Pacino captures 'Spector' character's instability

NEW YORK — Much to his surprise, Al Pacino learned that once upon a time he met the legendary music producer Phil Spector, whom he now plays in a new HBO film.


He had no memory of it, “but somebody showed me a picture of me and him on the Internet,” Pacino laughs. “It was at some event or party, and we’re both looking into the camera, two guys who do not want to be photographed. Since he had mostly worked behind the scenes, I didn’t know who he was, and he looked like he didn’t know who I was.”

That was then, whenever that was.
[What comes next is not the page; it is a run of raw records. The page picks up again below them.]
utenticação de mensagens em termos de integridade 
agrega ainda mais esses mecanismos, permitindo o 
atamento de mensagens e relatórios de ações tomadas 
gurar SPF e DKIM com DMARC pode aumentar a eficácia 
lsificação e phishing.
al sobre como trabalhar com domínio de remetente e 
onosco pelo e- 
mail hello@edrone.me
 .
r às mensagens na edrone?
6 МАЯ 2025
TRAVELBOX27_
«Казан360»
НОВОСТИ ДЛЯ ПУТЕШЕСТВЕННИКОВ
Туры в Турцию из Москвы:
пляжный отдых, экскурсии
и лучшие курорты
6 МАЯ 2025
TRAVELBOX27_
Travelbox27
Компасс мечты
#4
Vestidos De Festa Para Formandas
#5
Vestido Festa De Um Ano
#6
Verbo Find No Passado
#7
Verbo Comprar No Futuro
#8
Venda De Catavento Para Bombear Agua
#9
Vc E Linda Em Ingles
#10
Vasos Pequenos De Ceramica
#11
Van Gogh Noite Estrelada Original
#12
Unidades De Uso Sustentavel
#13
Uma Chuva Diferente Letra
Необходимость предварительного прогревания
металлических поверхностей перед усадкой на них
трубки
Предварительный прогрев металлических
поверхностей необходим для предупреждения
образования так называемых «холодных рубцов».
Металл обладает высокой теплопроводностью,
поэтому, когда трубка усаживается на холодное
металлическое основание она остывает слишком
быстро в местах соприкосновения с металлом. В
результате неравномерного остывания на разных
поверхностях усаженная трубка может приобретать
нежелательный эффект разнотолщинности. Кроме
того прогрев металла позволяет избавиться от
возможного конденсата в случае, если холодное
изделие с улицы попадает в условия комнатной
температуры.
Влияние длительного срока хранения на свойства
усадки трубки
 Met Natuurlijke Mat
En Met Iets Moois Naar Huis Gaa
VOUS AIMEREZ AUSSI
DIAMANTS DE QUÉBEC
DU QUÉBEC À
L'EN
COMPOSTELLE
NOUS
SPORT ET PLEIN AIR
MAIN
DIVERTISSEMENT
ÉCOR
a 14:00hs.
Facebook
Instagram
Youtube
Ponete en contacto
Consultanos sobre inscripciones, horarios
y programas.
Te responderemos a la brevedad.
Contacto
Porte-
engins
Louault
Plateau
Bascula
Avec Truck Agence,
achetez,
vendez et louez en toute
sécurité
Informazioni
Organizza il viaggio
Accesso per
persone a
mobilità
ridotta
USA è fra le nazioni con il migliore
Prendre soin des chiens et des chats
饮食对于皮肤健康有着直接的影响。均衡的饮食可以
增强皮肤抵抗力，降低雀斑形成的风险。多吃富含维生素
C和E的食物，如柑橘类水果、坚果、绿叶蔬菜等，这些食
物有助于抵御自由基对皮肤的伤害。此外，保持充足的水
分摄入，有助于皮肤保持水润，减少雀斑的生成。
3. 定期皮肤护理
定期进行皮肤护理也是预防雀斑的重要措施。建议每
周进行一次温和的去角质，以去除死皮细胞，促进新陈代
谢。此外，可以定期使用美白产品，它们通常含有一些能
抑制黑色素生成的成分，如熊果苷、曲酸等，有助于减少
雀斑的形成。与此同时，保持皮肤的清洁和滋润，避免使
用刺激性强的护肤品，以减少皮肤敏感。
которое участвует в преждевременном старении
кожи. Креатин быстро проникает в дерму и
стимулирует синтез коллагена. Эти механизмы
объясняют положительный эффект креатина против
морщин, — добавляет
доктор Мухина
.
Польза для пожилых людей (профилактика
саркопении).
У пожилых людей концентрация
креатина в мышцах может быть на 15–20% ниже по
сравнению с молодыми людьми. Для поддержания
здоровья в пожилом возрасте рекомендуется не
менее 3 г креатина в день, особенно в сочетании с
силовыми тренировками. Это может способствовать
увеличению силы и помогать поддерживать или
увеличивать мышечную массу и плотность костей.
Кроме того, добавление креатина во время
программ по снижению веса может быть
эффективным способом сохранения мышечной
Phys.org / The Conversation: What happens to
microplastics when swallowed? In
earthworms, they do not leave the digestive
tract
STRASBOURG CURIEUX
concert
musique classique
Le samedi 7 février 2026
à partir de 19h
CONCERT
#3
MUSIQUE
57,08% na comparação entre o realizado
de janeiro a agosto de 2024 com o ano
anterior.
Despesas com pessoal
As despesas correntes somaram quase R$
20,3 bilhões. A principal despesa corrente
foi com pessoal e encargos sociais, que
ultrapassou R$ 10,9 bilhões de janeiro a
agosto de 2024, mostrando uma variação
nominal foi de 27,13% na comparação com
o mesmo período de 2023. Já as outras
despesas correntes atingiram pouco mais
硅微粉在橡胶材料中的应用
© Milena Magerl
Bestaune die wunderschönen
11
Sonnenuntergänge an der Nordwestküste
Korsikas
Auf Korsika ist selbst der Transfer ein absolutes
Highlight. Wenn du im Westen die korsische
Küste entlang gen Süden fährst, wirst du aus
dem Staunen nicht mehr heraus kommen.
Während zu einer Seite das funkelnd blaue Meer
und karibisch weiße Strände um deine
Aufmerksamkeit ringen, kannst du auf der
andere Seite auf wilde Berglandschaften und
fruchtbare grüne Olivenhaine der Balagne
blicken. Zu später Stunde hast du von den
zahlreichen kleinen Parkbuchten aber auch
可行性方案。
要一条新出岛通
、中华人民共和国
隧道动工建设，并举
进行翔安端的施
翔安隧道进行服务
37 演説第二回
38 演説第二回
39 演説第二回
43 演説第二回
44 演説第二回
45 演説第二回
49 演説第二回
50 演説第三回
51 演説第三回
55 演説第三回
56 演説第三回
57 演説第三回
Now, spurring after-the-fact speculation, this forgotten encounter serves Pacino as a fitting first step into the character he captures for Phil Spector. (It premieres Sunday at 9 p.m.)

Written and directed by David Mamet, this penetrating film explores the preparation for Spector’s murder defense: As the story begins in 2007, he stands accused of having forced a pistol into the mouth of a woman – his by-chance date for the night – and pulling the trigger.

The difficulties of the case seem beyond the wherewithal of Spector’s original attorney (played by Jeffrey Tambor), who has brought in hotshot lawyer Linda Kenney Baden (Helen Mirren). She takes over as lead attorney and, as the film unfolds, joins Spector in a verbal pas de deux that teems with Mamet’s shrewd dialogue:

“Why do you have so many guns?” she inquires on her first visit to his home near Los Angeles, where the shooting took place.

“I might need one,” he replies.

“Why would you need more than one?”

“How many shoes do you have?” he poses. “How many feet?”

Spector is gnomish, unstable and grandiose: “Extraordinary accomplishments,” he says, meaning his own, “transform the grateful into an audience – and the envious into a mob.”

So he’s a problem for his lawyers. He says he didn’t kill the girl, but who’s going to believe him?

His lawyers know that, in the mind of the public, he is not the music wizard who created the girl-group sound in the early 1960s, co-wrote You’ve Lost That Lovin’ Feelin’ for the Righteous Brothers, and produced records for the Ramones and the Beatles. Instead, by 2007, he’s generally regarded as a creepy, homicidal has-been who hides out with his dozens of guns and his outlandish wigs – a pint-sized wacko too big for his britches.

But Phil Spector makes no claim to uncovering the true facts of the crime, or of Spector’s guilt or innocence. Quite the opposite. The film opens with a flat-out disclaimer that it’s NOT “based on a true story,” that it’s a work of fiction “inspired by actual persons in a trial,” but unconcerned with depicting those actual persons or the case.